What now for the NHS?
David Nicholson’s cheery goodbye to the NHS – he resigns as chief executive of NHS England on March 31 – was a step up from Liam Byrne’s parting shot as chief secretary to the Treasury (‘’I’m afraid to tell you there’s no money left.’) Not only has Nicholson’s NHS spent all the money (£110 billion a year), but he believes the government will need to spend billions more on reform or the NHS will face ‘a managed decline in the quality of care.’
Nicholson wants the NHS to ditch its reliance on expensive hospital based services, centralise highly specialist care on a massive scale and transfer much of what is currently done in hospitals closer to the home in much better resourced community-based care. These ideas have been around as long as Nicholson has been chief executive of the NHS, and the fact that he didn’t manage to implement them and is now pleading for them as he goes through the exit door is telling.
In all Western health systems, 20% of patients – those with multiple chronic diseases (heart disease, lung disease, diabetes, cancer, depression, dementia) – use up 80% of the resources. The most successful health services (e.g. the Montefiore health system in New York) identify these patients and offer them the best possible care in the community –hour long consultations, named doctors, specialist nurses and health trainers, continuity of care based on the best available evidence – as well as hospital care if they need it. But by investing lots of money in community care, they’ve reduced hospital admissions by nearly half and made a fat profit.

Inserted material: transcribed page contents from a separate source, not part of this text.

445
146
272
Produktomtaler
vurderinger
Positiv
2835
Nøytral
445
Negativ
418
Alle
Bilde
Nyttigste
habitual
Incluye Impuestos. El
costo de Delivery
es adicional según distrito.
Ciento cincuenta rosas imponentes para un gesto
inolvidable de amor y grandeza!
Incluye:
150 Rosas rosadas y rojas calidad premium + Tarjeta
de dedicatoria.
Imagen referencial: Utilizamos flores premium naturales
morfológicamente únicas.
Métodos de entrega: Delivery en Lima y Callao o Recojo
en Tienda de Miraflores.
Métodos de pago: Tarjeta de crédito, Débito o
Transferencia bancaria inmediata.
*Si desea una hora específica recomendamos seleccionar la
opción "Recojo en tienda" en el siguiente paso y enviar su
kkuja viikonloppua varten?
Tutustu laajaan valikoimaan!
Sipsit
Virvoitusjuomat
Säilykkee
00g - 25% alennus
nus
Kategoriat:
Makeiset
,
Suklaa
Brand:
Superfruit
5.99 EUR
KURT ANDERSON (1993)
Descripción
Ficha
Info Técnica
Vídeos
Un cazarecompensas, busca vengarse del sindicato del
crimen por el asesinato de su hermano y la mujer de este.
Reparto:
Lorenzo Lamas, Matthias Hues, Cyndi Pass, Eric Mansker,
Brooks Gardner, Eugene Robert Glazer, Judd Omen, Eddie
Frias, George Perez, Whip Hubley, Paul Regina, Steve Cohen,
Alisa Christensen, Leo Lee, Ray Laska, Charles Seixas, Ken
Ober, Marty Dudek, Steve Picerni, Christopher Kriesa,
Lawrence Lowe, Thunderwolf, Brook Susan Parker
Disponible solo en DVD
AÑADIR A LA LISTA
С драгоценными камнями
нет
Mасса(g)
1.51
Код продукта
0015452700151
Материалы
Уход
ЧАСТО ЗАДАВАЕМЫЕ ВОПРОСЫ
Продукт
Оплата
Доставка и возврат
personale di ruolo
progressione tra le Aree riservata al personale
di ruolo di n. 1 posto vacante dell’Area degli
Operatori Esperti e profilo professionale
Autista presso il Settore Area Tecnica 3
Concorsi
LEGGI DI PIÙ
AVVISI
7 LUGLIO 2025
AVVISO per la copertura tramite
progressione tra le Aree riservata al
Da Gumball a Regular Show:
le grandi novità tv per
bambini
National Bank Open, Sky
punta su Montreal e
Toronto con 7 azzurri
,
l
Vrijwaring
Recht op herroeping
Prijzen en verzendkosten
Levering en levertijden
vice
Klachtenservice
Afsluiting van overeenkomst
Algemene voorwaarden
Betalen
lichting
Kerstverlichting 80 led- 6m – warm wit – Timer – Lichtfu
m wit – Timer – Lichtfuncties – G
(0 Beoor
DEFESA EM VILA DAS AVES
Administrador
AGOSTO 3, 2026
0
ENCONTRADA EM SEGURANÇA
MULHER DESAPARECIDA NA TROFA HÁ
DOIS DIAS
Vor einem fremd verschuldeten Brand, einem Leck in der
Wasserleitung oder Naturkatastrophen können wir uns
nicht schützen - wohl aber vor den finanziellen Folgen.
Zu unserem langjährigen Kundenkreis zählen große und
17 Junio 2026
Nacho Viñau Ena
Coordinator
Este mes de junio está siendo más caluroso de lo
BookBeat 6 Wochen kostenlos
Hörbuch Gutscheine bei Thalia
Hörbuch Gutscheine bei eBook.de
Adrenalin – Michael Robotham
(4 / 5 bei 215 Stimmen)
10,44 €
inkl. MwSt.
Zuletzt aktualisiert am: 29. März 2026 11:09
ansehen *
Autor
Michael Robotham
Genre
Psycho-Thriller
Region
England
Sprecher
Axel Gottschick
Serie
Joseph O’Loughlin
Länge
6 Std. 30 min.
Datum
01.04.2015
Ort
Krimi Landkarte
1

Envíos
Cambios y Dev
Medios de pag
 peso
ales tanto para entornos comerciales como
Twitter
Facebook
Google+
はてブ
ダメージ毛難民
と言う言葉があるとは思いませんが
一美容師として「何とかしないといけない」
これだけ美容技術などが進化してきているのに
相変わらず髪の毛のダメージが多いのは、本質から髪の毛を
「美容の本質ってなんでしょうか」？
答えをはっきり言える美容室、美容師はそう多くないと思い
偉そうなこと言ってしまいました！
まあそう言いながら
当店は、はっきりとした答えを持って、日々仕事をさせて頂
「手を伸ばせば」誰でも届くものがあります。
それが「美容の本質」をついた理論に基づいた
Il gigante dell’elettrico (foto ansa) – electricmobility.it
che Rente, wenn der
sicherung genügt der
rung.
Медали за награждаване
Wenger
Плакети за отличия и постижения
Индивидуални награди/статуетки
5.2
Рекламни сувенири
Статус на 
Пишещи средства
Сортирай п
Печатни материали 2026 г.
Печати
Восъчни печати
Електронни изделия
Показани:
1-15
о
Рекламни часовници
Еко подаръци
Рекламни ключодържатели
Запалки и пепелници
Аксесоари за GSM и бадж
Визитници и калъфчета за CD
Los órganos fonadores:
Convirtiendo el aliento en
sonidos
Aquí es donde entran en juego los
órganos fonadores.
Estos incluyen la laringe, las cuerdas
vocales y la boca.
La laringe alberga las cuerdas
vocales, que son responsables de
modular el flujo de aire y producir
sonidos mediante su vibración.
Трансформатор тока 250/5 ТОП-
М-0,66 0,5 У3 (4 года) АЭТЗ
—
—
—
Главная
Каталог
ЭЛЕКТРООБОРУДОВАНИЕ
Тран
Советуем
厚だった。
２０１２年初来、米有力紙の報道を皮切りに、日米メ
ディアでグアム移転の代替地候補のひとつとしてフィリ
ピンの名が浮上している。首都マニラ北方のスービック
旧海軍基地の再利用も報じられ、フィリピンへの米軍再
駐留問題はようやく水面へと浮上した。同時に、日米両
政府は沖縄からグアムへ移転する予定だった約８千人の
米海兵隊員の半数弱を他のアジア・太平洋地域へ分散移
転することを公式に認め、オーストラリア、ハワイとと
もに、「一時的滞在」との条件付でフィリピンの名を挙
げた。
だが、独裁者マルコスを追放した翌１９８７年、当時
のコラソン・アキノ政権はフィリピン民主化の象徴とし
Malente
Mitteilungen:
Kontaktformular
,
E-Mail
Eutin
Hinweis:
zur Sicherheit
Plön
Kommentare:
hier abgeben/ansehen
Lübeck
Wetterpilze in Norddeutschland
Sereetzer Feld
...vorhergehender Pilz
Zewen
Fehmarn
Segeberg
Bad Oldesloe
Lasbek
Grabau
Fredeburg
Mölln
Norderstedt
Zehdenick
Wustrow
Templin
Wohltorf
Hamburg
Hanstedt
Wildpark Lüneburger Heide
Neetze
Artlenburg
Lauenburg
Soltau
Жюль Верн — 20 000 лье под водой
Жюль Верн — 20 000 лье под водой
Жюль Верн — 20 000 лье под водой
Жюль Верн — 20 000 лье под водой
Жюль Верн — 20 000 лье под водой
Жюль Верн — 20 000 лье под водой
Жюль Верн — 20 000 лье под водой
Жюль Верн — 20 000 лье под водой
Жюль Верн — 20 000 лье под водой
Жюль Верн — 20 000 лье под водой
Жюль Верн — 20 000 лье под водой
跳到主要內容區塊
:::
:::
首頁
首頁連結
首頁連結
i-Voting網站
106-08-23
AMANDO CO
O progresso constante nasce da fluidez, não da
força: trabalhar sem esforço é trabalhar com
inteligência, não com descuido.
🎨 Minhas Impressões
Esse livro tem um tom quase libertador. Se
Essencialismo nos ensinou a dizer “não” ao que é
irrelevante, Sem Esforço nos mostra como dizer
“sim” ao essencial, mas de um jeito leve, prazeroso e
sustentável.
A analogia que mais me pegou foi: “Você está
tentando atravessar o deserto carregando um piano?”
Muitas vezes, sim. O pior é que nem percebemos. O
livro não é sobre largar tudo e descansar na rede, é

In the NHS, 90% of patient contacts occur in general practice but it gets only 8.39% of the budget. General practice is simply unsafe – with too few GPs struggling though hugely complex patients with multiple problems on multiple medications in only 10 minutes. The care is patchy and – like in hospitals – of hugely variable quality. And far too many patients go to the emergency department (ED) because they can’t get easy access to a GP, making the hospitals unsafe too and ED’s horrible to work in.
The NHS is the only safety critical industry in the world that tolerates 12.5 hour shifts for nurses. Evidence is accumulating that patients are harmed if wards don’t have adequate numbers of qualified nurses, and the best specialist care (e.g. for heart failure, stoma care or multiple sclerosis) occurs if patients have easy access to specialist nurses. Yet 4000 senior nursing posts have been lost since 2010. And around 3000 patients die every year in the NHS from avoidable error, while thousands more are harmed by substandard care. Most harm occurs because there aren’t enough well trained, well rested staff on the front line. And staff are refusing to work in unsafe wards or departments.
None of this is new, but – thanks to the Mid Staffs Inquiry – the focus of the NHS has finally shifted to providing safe, humane care rather than just crunching the numbers, hitting the targets and burying the scandals until after the next election. Without a massive up-front investment in joined up community care (rather than Labour’s profligate dumping of walk-in centres across the country), the NHS can’t keep patients healthier in their homes and prevent them going to hospital. But there is no extra money, and efficiency savings have already taken the fat off the NHS, social care and local government and are now cutting into muscle and bone. Money could come from the mass merging of hospital specialist services but no politician has yet been brave enough to advocate this. And you need good community care to already be in place.
The NHS could cease to be a provider of universal services (as the Health Bill cunningly allows) and offer a skeleton service where patients buy insurance cover to top up. Policies are already available for future dementia care or cancer drugs that NICE deem to be too expensive for the NHS. It would be a brave government to advocate mixed funding of private insurance and tax for the NHS, and there’s no evidence this would be cheaper or fairer. But the alternatives – further tax rises or more rationing and a declining, neglectful and dangerous NHS and social care system – is no vote grabber either. Simon Stevens, the new boss of NHS England, must start by being honest about the scale of the problems, even as the election looms. And Jeremy Hunt must let him.